- _INSTRUCTIONS TO FOLLOW_
Go to the line holding "值｜Sun Essences" in the entries below and write out exactly every line down to and including the line holding "目前有現貨,立即帶回家!".

───── GIVEN RECORDS

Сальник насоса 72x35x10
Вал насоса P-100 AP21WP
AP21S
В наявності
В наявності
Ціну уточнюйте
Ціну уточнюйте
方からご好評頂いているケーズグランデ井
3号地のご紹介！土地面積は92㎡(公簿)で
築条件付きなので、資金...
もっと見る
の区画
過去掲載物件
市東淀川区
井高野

──────────
───── GIVEN RECORDS

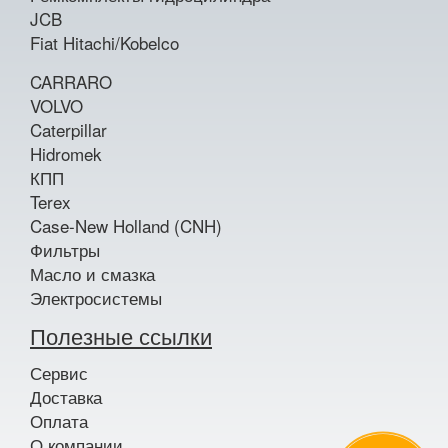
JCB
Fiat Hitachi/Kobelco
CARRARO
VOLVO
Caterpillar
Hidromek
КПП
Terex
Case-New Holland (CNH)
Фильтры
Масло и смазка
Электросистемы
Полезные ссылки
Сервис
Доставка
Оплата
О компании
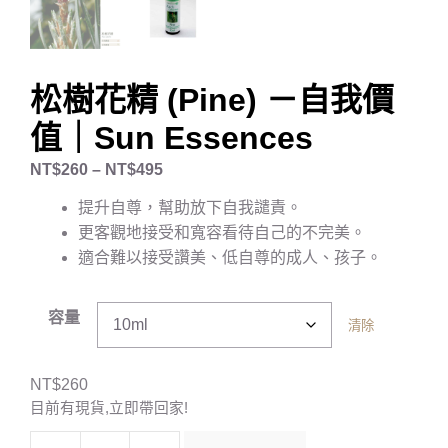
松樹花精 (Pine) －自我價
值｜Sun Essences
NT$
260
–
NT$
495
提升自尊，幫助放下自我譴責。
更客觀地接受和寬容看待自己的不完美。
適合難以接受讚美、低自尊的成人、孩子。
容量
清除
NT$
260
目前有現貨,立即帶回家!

──────────
───── GIVEN RECORDS

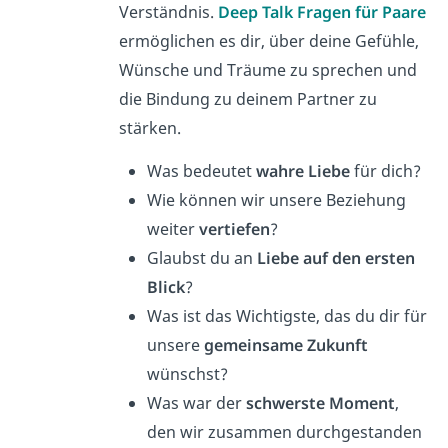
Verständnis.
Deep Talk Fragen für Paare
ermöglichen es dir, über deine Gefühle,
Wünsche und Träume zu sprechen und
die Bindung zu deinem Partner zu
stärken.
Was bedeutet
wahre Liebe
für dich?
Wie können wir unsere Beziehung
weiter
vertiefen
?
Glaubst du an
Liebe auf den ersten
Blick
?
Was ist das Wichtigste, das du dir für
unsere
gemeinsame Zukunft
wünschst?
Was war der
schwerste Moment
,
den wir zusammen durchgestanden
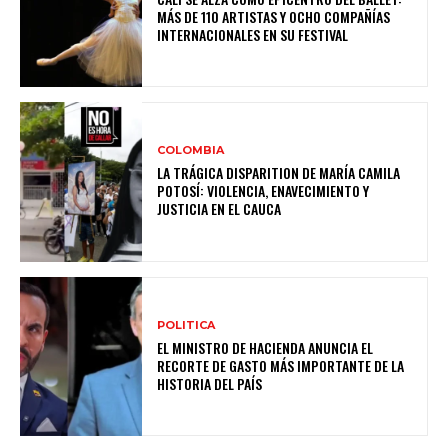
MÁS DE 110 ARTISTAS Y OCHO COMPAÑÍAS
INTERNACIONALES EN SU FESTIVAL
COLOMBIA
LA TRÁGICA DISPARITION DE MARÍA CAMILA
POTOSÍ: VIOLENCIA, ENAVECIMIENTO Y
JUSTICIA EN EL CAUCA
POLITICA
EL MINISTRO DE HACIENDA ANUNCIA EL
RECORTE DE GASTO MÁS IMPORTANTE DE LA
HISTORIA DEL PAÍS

──────────

- _YOUR SOLUTION_
值｜Sun Essences
NT$
260
–
NT$
495
提升自尊，幫助放下自我譴責。
更客觀地接受和寬容看待自己的不完美。
適合難以接受讚美、低自尊的成人、孩子。
容量
清除
NT$
260
目前有現貨,立即帶回家!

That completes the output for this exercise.